With a mixed quarter for stocks that were mostly met with punishment, it seems like there’s no path higher from here. We’ve been stuck in a negative, bearish mindset for nearly five months now. While all hope seems lost, the markets arguably offer a magnificent risk/reward scenario today.
With everybody in panic mode, nearly everyone is acting as though stocks are headed to zero. Exacerbating the panic is the selloff in the bond market. Indeed, it’s quite rare to have stocks and bonds both selling off. Gold stocks and crypto have not fared too well, either. And cash continues to wither at the hands of inflation.
The panic-selling season has hit us
It seems like a recession or stagflation — stagnant growth and high inflation — is unavoidable. Investors fear the Fed again, as they’ve fallen behind the curve.
With April CPI in the states coming in at 8.1%, there’s a sign that we may have hit peak inflation. However, the numbers were still hotter than expected. With front-loaded rate hikes coming, inflation may be dragged down to more manageable levels in 18 months. And this cooling of inflation may not require the economy to tank. Indeed, it takes a while for monetary policy to impact the inflation rate, but there is room to be optimistic that the worst of inflation is behind us.
Even if we are heading for a recession, there may be less to fear for investors than fear of inflation itself.

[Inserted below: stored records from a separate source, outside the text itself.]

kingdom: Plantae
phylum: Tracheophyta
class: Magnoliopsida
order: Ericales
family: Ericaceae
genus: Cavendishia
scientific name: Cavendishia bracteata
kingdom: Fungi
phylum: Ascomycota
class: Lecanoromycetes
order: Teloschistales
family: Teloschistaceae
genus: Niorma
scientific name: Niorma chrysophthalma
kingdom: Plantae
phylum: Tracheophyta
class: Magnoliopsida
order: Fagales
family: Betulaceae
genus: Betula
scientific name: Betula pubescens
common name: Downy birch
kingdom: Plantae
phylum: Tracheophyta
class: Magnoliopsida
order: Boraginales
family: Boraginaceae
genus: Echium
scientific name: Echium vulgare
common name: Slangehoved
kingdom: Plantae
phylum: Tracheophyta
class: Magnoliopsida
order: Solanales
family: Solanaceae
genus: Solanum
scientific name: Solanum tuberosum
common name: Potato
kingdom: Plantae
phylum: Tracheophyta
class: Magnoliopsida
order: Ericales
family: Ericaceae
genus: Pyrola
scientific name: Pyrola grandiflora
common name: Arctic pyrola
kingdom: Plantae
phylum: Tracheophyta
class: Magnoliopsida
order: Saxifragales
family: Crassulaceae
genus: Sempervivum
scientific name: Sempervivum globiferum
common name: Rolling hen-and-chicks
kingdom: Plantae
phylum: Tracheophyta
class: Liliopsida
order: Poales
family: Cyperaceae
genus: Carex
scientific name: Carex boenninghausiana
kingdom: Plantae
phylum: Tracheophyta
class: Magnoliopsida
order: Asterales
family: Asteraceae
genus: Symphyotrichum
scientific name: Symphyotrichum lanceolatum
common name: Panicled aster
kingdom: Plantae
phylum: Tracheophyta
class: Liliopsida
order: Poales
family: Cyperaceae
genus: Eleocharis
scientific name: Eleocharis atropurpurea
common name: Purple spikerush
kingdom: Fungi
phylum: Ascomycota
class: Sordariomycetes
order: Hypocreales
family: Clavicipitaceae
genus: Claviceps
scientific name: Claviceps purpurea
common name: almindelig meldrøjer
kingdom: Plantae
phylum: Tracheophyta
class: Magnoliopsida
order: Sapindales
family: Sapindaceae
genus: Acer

Leon’s is a discretionary retailer that’s seen its shares sink 30% year to date. In a recession, furniture, and other big-ticket items just do not sell well. Indeed, everyone seems so convinced that we’re marching slowly into a painful economic downturn, so it’s not a mystery as to why LNF stock has slipped so viciously.
With the stock back at 2020 levels at $17 and change per share, though, investors’ fears may be a tad overblown. The $1.2 billion company could have plenty of upside if recession fears are proven wrong and central banks don’t need to hike nearly as fast as the Street is expecting.
At 6.6 times trailing earnings, LNF stock is in deep-value territory. Though many may pass it up as a value trap, I think the well-run retailer offers a great risk/reward scenario. Sure, supply chain woes and all the sort will continue to weigh this year, but in due time, they will pass. And when they do, LNF stock will likely pick up where it left off in the back half of 2021.
With a 3.7% dividend yield, LNF stock is a very intriguing candidate for contrarians. Be warned, though, if a recession does hit, shares could easily return to the lows of 2020.
The bottom line
Leon’s Furniture’s managers are “cautiously optimistic” about the fiscal year. Even with the recession chatter and talks of stagflation, the company is well poised to continue improving what it can. Once the tides inevitably turn, I think it’ll be off to the races again. Many first-time millennial homebuyers will need the furnishings. This trend alone makes LNF a great long-term hold.